Publication

Burden, epidemiology, and outcomes of microbiologically confirmed respiratory viral infections in solid organ transplant recipients: a nationwide, multi-season prospective cohort study

Journal Paper/Review - Oct 31, 2020

Units
PubMed
Doi

Citation
Mombelli M, Manuel O, Hirsch H, Van Delden C, Mueller N, Koller M, Pascual M, Hirzel C, Kaiser L, Soccal P, Egli A, Boggian K, Christoph B, Benden C, Aubert J, Neofytos D, Lang B, Swiss Transplant Cohort Study. Burden, epidemiology, and outcomes of microbiologically confirmed respiratory viral infections in solid organ transplant recipients: a nationwide, multi-season prospective cohort study. Am J Transplant 2020
Type
Journal Paper/Review (English)
Journal
Am J Transplant 2020
Publication Date
Oct 31, 2020
Issn Electronic
1600-6143
Brief description/objective

Solid organ transplant (SOT) recipients are exposed to respiratory viral infection (RVI) during seasonal epidemics; however, the associated burden of disease has not been fully characterized. We describe the epidemiology and outcomes of RVI in a cohort enrolling 3294 consecutive patients undergoing SOT from May 2008 to December 2015 in Switzerland. Patient and allograft outcomes, and RVI diagnosed during routine clinical practice were prospectively collected. Median follow-up was 3.4 years (interquartile range 1.61-5.56). Six-hundred-ninety-six RVI were diagnosed in 151/334 (45%) lung and 265/2960 (5%) non-lung transplant recipients. Cumulative incidence was 60% (95% confidence interval [CI] 53%-69%) in lung and 12% (95% CI 11%-14%) in non-lung transplant recipients. RVI led to 17.9 (95% CI 15.7-20.5) hospital admissions per 1000 patient-years. Intensive care unit admission was required in 4% (27/691) of cases.

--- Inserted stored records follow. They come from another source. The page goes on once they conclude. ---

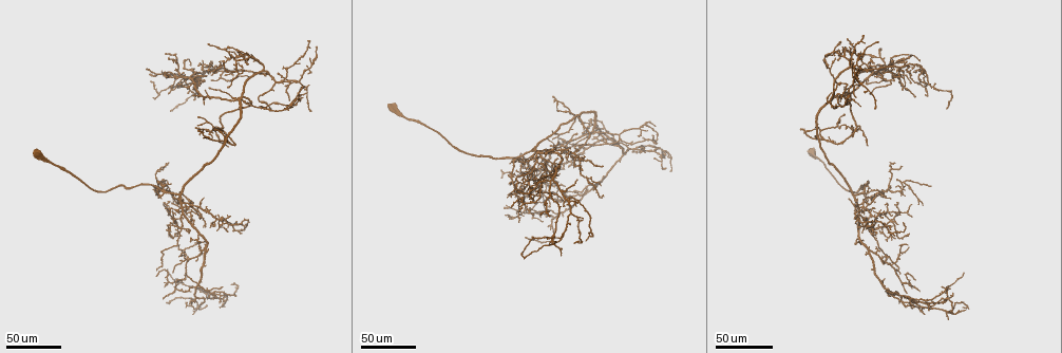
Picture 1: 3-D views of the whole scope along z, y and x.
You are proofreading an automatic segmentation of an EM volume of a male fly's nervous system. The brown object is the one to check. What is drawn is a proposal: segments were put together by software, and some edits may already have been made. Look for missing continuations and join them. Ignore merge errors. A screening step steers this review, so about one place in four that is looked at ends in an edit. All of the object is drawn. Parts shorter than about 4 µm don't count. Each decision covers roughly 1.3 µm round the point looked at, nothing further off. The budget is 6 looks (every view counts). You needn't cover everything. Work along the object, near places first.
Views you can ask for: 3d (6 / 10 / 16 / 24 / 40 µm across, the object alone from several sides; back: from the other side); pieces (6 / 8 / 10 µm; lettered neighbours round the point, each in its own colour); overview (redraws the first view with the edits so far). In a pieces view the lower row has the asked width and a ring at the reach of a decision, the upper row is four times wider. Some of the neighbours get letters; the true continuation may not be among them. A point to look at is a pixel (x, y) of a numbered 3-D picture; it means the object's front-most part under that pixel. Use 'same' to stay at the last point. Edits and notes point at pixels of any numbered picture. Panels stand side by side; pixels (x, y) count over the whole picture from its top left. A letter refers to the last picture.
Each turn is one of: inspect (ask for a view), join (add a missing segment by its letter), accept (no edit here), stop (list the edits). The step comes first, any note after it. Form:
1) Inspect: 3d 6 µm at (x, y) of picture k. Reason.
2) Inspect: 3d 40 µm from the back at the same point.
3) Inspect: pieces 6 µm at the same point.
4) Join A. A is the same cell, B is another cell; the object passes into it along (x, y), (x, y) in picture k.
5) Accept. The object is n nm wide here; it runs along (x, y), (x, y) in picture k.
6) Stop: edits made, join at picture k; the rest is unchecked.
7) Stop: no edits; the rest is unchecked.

Inspect: 3d 24 µm at (626, 153) of picture 1.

Thirty-day all-cause case fatality rate was 0.9% (6/696). Using proportional hazard models we found that RVI (adjusted-hazard ratio [aHR] 2.45; 95% CI 1.62-3.73), lower respiratory tract RVI (aHR 3.45; 95% CI 2.15-5.52), and influenza (aHR 3.57; 95% CI 1.75-7.26) were associated with graft failure or death. In this cohort of SOT recipients, RVI caused important morbidity and may affect long-term outcomes, underlying the need for improved preventive strategies.